History

50 Years of Excellence in Microscopy and Microanalysis

EMU History Images

Back in the 1950s, there was growing demand from researchers across the University of Sydney for access to electron microscopy; this new technology was seen as an essential tool for research in both the life and the physical sciences.

The University of Sydney, with distinct farsightedness, decided to meet this need by providing an electron microscope and qualified support staff as part of a centralised campus facility that was to function as a 'corporate academic unit' independent of faculty, but that would serve all equally.

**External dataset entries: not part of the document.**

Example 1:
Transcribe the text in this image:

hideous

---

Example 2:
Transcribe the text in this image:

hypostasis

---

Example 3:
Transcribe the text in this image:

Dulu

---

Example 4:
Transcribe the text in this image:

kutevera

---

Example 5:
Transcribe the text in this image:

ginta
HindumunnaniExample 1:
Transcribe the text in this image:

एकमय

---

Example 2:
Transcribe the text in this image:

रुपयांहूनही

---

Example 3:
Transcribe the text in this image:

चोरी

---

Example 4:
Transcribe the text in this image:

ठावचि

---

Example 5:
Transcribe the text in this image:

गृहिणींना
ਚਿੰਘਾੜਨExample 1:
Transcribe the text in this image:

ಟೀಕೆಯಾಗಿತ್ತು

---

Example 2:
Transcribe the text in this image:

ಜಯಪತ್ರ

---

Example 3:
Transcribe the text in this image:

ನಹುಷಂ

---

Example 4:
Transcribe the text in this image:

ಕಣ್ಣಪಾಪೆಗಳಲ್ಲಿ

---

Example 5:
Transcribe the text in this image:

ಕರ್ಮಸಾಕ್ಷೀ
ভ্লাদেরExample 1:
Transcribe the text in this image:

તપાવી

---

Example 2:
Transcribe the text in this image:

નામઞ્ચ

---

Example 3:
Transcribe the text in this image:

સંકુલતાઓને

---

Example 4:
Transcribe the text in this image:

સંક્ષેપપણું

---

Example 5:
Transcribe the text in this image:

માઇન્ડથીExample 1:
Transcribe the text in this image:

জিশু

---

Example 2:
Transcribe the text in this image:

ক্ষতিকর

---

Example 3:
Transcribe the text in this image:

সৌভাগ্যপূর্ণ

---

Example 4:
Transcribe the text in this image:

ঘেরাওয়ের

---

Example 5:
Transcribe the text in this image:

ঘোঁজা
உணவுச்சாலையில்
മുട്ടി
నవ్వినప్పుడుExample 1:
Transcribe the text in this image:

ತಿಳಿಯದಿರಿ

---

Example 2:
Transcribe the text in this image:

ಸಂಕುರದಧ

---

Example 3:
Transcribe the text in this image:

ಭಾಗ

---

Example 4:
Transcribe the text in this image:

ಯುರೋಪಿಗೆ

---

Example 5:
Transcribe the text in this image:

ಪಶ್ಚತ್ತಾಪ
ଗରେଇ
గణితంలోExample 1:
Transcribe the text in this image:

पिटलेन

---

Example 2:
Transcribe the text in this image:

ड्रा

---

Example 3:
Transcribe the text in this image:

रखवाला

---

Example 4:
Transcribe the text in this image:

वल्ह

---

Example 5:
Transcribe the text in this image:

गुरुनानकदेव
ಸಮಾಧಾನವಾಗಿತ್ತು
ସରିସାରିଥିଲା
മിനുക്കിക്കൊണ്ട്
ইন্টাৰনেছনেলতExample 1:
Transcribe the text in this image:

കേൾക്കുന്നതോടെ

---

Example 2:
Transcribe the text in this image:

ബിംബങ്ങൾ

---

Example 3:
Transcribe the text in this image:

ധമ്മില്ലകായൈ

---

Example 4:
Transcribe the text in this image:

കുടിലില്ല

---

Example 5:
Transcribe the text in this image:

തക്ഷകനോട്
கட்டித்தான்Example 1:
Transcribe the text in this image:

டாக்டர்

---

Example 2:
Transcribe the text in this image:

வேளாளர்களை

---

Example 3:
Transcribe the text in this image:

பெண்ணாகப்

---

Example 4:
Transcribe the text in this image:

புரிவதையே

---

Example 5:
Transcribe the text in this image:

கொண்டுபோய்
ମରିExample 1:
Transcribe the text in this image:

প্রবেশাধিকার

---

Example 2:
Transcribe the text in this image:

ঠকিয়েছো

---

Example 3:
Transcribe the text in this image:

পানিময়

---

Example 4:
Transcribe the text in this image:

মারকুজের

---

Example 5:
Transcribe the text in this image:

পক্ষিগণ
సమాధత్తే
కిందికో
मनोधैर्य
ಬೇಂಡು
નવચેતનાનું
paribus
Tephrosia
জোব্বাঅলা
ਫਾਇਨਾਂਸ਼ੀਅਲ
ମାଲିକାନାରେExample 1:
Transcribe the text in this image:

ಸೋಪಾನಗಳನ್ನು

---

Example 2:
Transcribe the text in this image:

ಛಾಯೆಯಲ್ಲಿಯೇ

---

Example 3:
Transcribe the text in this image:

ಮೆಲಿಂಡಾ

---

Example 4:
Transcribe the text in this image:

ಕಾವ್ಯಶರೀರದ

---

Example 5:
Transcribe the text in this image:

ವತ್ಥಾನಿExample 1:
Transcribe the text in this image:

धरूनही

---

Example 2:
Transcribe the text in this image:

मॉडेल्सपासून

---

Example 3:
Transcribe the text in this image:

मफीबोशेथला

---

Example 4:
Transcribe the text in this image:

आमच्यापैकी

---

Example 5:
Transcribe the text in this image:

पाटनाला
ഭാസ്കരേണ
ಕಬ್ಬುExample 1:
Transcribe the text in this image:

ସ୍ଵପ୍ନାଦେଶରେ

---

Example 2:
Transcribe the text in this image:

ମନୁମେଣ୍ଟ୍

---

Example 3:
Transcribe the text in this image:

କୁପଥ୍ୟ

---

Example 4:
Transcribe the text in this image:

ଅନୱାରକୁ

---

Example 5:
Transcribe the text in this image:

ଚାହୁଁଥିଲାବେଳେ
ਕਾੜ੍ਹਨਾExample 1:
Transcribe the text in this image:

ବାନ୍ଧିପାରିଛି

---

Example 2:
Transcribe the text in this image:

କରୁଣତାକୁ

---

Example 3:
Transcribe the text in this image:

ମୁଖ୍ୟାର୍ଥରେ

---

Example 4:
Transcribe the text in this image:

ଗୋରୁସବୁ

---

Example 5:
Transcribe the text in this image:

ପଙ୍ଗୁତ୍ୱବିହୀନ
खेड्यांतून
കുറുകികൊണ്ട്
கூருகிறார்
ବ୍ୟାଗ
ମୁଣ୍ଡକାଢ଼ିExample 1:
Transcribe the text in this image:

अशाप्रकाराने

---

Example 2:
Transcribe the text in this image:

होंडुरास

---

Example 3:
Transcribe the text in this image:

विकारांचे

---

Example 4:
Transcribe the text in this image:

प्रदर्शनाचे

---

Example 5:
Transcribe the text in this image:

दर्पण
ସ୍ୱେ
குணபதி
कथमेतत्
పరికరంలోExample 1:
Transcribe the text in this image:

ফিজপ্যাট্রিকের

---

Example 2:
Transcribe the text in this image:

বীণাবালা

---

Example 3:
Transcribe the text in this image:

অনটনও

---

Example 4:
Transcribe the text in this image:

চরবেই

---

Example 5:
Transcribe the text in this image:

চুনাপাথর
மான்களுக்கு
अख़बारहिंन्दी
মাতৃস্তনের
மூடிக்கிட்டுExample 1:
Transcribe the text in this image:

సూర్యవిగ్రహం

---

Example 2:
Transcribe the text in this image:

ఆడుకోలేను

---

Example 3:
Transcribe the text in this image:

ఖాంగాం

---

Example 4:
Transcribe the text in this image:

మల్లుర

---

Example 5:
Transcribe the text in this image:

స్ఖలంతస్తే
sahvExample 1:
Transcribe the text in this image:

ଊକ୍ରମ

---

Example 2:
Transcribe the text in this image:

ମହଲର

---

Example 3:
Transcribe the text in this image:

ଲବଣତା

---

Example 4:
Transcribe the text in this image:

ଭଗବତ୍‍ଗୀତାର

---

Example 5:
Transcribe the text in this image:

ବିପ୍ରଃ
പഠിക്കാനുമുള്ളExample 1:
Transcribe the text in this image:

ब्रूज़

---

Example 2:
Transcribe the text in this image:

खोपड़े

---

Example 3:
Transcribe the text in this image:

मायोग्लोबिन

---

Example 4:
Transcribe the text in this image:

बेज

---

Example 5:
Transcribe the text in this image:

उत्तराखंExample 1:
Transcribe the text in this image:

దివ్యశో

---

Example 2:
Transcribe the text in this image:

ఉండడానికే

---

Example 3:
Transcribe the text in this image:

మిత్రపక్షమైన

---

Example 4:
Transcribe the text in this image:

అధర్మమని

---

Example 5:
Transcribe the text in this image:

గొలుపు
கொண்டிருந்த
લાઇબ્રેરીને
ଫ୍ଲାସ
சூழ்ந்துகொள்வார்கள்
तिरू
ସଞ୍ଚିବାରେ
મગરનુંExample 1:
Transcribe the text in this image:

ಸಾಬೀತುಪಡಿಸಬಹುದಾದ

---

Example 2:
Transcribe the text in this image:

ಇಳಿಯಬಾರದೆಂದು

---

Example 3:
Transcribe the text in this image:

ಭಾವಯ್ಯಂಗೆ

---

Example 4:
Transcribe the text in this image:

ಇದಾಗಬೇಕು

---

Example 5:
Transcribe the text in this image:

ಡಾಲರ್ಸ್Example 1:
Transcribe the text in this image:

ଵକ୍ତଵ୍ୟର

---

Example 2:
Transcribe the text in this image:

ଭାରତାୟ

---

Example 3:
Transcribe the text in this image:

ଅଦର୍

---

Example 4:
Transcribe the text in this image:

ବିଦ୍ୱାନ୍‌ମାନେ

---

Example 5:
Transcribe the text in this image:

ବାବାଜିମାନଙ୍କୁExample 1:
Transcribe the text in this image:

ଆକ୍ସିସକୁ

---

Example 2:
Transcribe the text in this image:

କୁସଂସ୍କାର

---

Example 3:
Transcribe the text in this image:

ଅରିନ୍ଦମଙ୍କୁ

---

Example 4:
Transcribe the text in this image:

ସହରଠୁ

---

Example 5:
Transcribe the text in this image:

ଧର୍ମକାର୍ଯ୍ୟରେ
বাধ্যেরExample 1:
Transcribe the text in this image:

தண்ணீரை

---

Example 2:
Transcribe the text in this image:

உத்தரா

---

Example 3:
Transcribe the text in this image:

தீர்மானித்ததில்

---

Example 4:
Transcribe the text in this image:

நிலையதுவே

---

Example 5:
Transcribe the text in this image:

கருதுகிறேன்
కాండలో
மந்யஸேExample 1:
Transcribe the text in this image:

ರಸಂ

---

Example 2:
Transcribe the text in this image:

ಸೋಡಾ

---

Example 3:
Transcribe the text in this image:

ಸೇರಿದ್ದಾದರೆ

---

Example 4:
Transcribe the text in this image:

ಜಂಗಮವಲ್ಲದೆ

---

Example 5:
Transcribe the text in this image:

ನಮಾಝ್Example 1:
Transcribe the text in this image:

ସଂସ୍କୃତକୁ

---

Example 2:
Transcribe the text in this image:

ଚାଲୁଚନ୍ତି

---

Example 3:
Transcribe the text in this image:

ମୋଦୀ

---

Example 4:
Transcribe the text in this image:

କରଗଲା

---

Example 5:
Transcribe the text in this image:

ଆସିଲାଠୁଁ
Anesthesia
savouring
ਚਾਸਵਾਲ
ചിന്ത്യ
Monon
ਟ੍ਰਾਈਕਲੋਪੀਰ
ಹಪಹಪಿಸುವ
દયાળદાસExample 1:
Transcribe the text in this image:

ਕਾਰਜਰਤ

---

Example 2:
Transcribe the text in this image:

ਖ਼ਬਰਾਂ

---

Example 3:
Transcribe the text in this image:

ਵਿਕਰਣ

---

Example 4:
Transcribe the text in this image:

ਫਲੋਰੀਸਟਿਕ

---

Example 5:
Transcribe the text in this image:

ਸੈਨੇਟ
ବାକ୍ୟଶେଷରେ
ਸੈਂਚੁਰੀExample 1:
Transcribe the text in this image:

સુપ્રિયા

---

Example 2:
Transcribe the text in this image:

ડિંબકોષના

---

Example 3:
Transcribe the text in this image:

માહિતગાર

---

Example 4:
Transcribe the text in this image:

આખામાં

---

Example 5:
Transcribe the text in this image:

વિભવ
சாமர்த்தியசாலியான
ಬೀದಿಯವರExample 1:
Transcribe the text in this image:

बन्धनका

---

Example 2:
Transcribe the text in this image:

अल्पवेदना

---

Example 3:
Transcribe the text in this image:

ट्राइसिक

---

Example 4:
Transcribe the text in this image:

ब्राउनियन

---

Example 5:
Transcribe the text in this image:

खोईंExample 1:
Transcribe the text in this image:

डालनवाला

Thus, was born the EMU in 1958.

Today, the EMU has grown from two staff and one microscope to a staff of over 40, including academic, research and technical staff, and nearly 20 PhD students. It is a centralised research facility of the University, providing researchers from across the campus and beyond with access to advanced instruments and expertise in microscopy and microanalysis. There are nearly 30 major instruments across transmission electron microscopy, scanning electron microscopy, light-optical and confocal microscopy, scanned probe microscopy, atom probe tomography, X-ray microtomography and X-ray diffraction. Also available are dedicated specimen preparation laboratories for materials science, surface science, biological science, and live-cell culturing, and computational studios for image visualisation, simulation and analysis.

Typically the EMU supports more than 300 projects, the bulk of which come from the University of Sydney, with these facilities each year, generating some 30,000-35,000 hours of ‘beam-time’ per annum.